Failing honest
DLB kicks off a week-long discussion about failure with a meta-blog post about glitch and responsibility.
Mistakes are made. Technology fails. Deadlines are blown. Variables are left unaccounted for. In short, shit happens: unavoidably, inevitably. But what do we designers do when it does?
This week on BlogLESS, we’ll take a look at some instructive instances of failure, and see what we can learn from them. We’ve talked up the importance of accountability in design ethics here on BlogLESS before, and anticipating failure and accounting for it gracefully is right at the heart of good design.
I thought I’d start our week looking at a couple of beautiful images that were generated inadvertently as the result of a technical failure, a glitch in Firefox.
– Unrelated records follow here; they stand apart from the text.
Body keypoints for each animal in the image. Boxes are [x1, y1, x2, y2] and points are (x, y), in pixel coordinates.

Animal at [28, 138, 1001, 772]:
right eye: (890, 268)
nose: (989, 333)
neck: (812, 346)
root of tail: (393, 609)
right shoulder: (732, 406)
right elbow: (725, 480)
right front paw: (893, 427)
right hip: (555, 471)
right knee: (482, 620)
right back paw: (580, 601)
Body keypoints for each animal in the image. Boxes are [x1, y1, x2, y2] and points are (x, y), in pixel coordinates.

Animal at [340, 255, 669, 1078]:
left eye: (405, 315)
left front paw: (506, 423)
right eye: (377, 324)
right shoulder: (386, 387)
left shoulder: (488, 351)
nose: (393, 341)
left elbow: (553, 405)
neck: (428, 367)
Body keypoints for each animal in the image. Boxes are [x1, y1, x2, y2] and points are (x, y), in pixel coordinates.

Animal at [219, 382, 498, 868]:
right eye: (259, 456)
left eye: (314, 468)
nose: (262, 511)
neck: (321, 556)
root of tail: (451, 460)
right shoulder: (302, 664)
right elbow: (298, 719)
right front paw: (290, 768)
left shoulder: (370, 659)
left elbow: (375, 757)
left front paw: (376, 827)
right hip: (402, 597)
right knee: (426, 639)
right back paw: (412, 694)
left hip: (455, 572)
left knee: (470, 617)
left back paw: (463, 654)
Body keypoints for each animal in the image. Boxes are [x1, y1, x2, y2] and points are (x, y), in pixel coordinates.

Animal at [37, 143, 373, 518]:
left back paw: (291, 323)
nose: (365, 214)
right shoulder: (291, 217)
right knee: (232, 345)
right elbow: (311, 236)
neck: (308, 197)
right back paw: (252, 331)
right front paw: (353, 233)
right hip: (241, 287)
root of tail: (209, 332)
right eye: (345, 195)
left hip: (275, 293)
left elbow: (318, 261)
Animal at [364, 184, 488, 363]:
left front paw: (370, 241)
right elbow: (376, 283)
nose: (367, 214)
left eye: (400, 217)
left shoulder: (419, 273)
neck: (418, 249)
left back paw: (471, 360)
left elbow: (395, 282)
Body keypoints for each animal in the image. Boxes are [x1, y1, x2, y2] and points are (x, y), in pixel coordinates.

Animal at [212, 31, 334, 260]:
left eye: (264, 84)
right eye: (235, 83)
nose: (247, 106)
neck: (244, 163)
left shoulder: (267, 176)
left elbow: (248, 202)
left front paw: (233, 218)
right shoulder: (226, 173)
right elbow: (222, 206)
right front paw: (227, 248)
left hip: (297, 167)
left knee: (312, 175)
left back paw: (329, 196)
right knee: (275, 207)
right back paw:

I chose to do this for two reasons.
You may have noticed that BlogLESS has been a little light on the substantive content these last two weeks. We’ve been so busy with our clients that we haven’t really been able to post anything like our normal fodder. So yeah, the first reason I’m showing you these images is because it’s easier to throw up some pictures than it is to organize a thought.
However, this somewhat vulgar reason belies a deeper and more relevant one. BlogLESS is our responsibility. We’re slammed with client work, and don’t feel like we have time to write, but our organization is committed to this blog six days a week. This means that when our priorities collide, we have to design solutions that accommodate our competing duties. This blog post thus is itself a kind of glitch — when my time management failed, I had to improvise (and you know I love to get meta).
What’s the lesson here? I think it’s this: If you can’t fail gracefully, you’d better fail honestly. There’s nothing more mortifying than listening to someone who’s obviously failed try to tell you how they really succeeded (the old "it’s not a bug, it’s a feature" bit). Or worse, lashing back at you for pointing out their failure.
Inevitably, we’re all going to phone something in that we shouldn’t. But a bad judgment call doesn’t make a bad designer. Much trickier on that score is the way we handle ourselves when we’re called to task for our failures.